2006-11-30 <ムジナの知恵―連載打ち切り>

_ <ムジナの知恵―連載打ち切り>

「ムジナの知恵」と称して、教育改革の具体的提言を試みたが、相変わらず多忙中の筆者の力不足で、多くの読者に「黙殺」されたという感を禁じ得ない。これを「正当な評価」と捉え、次回執筆予定だった「では、教員の指導能力の向上にはどうしたら良いか?」は、出版物に回して最早書かないことにしようと思う。したがって、今回以降、筆者の随想にもどることにする。その方が書くべき面白い題材を後回しにする必要がなくて良いと思う。筆力の不足を申し訳なく思う。

昨日、長野山中で、優秀な編集者を半徹夜で独り占めにして、2月発刊予定の『できるだけ塾を使わずに受験に勝つ方法』の最終通読加筆修正を終了した。
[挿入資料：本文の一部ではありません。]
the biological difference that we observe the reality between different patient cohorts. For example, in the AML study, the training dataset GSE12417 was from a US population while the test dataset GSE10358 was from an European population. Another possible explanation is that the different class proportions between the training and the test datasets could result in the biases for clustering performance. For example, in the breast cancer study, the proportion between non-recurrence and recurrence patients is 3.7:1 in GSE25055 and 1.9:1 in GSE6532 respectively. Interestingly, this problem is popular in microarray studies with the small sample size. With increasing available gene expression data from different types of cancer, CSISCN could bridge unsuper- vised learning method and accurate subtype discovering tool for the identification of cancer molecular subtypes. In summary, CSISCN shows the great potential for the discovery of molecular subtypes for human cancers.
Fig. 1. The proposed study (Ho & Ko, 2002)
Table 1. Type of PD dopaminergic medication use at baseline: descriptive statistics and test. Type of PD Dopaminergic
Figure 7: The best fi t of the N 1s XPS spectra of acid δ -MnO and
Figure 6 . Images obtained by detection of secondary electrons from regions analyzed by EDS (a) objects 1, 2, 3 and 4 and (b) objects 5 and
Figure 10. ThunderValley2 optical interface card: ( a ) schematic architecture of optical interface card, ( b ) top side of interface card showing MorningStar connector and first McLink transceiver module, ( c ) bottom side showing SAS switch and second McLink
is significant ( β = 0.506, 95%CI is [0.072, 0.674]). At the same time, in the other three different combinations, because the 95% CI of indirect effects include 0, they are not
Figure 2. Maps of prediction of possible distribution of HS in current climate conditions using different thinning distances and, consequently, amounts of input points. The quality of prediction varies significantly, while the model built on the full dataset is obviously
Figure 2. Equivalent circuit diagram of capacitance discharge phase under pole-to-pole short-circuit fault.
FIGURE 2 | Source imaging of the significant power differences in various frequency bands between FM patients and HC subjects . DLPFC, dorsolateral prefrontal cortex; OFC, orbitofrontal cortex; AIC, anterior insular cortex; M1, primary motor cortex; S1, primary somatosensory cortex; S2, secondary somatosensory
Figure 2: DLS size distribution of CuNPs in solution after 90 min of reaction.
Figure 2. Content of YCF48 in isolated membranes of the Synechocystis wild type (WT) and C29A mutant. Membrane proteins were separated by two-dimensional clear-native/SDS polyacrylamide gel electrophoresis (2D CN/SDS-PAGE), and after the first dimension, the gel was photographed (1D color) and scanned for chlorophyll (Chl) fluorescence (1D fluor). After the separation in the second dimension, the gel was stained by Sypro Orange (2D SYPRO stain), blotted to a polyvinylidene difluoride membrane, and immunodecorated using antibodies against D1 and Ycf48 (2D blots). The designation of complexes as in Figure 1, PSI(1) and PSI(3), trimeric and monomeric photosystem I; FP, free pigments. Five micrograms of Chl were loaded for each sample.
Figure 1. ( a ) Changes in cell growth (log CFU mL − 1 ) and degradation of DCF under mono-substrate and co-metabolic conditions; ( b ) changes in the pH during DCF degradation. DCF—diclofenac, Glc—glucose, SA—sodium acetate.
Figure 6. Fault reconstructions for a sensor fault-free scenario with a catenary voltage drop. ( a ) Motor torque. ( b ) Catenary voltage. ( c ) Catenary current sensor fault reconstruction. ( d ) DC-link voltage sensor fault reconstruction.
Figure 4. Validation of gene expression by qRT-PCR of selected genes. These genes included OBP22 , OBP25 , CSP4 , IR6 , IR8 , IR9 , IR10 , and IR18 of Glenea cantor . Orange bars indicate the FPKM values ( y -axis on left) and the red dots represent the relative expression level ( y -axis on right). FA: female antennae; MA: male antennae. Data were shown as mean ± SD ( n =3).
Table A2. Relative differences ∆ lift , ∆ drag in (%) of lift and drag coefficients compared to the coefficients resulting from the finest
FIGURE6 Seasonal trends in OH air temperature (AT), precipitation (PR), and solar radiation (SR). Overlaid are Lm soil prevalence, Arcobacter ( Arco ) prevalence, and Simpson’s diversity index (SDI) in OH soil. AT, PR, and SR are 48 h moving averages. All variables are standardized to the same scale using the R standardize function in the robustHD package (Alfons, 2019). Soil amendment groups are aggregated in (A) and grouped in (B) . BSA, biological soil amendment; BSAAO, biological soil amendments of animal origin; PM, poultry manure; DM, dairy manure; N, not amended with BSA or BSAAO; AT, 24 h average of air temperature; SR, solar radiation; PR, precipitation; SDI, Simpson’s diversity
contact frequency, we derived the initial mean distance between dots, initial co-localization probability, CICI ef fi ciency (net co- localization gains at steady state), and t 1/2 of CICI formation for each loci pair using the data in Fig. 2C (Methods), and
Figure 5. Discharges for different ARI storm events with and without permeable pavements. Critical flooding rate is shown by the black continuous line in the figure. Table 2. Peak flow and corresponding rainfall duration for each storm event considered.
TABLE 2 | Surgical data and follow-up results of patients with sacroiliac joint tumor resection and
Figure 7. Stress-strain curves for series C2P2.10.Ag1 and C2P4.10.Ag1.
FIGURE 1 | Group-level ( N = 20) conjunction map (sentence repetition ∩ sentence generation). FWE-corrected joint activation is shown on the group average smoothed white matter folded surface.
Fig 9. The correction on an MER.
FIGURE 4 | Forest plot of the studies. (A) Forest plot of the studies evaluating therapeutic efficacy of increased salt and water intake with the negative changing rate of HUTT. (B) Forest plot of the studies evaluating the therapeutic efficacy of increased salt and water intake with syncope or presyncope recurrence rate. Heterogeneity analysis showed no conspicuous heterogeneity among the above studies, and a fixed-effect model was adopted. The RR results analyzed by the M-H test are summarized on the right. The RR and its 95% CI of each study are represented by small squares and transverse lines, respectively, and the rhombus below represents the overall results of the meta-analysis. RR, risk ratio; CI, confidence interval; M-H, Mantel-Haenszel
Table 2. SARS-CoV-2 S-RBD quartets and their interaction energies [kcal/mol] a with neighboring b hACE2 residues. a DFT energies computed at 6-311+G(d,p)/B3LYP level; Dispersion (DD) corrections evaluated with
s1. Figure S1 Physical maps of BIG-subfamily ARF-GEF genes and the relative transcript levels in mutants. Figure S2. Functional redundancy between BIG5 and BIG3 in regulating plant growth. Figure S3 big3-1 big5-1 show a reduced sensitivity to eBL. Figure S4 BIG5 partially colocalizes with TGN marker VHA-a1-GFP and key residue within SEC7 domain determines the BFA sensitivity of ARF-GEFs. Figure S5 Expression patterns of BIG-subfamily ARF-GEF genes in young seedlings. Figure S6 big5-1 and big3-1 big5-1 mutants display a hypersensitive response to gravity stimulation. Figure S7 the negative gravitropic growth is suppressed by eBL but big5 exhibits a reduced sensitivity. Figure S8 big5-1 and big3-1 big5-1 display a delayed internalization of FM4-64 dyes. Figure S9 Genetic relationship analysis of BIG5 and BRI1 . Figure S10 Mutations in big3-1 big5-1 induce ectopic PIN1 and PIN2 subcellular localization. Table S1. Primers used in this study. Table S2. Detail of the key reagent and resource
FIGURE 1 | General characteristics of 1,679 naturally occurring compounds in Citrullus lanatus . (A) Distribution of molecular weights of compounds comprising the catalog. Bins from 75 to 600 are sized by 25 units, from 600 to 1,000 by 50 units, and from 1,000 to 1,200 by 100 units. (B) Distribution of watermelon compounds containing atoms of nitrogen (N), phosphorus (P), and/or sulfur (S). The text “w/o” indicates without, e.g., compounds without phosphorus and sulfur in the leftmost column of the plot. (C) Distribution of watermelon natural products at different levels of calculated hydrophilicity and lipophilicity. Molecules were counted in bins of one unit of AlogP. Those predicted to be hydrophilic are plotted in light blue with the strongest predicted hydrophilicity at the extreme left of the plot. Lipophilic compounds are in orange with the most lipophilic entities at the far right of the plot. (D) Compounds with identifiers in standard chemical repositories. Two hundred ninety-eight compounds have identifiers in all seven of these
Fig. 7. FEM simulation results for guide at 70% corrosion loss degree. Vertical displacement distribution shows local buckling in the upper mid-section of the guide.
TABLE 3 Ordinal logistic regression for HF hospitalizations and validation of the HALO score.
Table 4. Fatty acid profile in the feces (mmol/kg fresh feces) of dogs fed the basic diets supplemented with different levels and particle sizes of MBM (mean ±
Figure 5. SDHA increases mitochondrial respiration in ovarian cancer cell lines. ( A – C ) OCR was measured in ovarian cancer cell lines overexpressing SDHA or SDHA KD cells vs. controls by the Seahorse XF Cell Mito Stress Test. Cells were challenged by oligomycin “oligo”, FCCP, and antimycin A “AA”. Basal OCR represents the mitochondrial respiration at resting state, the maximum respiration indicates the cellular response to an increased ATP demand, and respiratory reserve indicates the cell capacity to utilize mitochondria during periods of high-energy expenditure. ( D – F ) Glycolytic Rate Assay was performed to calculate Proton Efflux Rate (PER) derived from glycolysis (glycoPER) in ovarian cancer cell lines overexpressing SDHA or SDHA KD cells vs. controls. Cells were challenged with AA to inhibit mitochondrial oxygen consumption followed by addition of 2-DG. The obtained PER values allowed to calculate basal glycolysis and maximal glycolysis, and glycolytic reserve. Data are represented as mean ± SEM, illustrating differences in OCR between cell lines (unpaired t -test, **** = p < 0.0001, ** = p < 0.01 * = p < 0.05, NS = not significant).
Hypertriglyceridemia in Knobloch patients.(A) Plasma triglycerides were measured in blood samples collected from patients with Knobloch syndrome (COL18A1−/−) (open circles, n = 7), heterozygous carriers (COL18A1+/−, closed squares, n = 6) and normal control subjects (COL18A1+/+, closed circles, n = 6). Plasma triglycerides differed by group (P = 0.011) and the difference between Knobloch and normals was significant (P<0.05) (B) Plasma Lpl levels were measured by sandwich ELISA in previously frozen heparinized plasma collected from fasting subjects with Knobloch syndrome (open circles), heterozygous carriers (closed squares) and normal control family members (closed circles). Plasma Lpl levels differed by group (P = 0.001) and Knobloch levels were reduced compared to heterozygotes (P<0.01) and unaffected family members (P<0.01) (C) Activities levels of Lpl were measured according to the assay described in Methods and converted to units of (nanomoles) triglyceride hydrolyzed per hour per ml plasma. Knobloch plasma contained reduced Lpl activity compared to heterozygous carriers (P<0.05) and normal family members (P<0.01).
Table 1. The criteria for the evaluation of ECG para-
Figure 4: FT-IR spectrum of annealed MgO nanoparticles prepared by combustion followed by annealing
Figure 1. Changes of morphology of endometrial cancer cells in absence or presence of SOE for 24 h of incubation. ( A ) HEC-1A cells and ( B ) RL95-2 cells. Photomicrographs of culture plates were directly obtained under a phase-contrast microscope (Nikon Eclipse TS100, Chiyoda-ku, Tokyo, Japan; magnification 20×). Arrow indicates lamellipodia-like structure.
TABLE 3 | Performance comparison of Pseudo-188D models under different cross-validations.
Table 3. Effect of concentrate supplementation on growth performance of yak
ご存知の通り、受験が迫ってさらに多忙に拍車がかかり、こうする以外に間に合わないための非常手段だったのである。

帰路、埼玉山奥大学出向後帰宅。「後書き」を執筆。いくつかの電話連絡を受けた後、事務所で医学部受験生とセッション。来春の医学部受験の展望を示し、予定時間を大幅に上回って大いに激励して「エネルギー注入」。疲労困憊の中、深夜飲酒検問を行う警察官に自分と同様の姿を見出し、実家に回ると、母に、「あんたが楽になるんじゃないかと思って、お医者さんに、お父さんの尿道に管を入れてもらったら、それが詰まり大出血。膀胱と前立腺に異常があるみたい」と報告される。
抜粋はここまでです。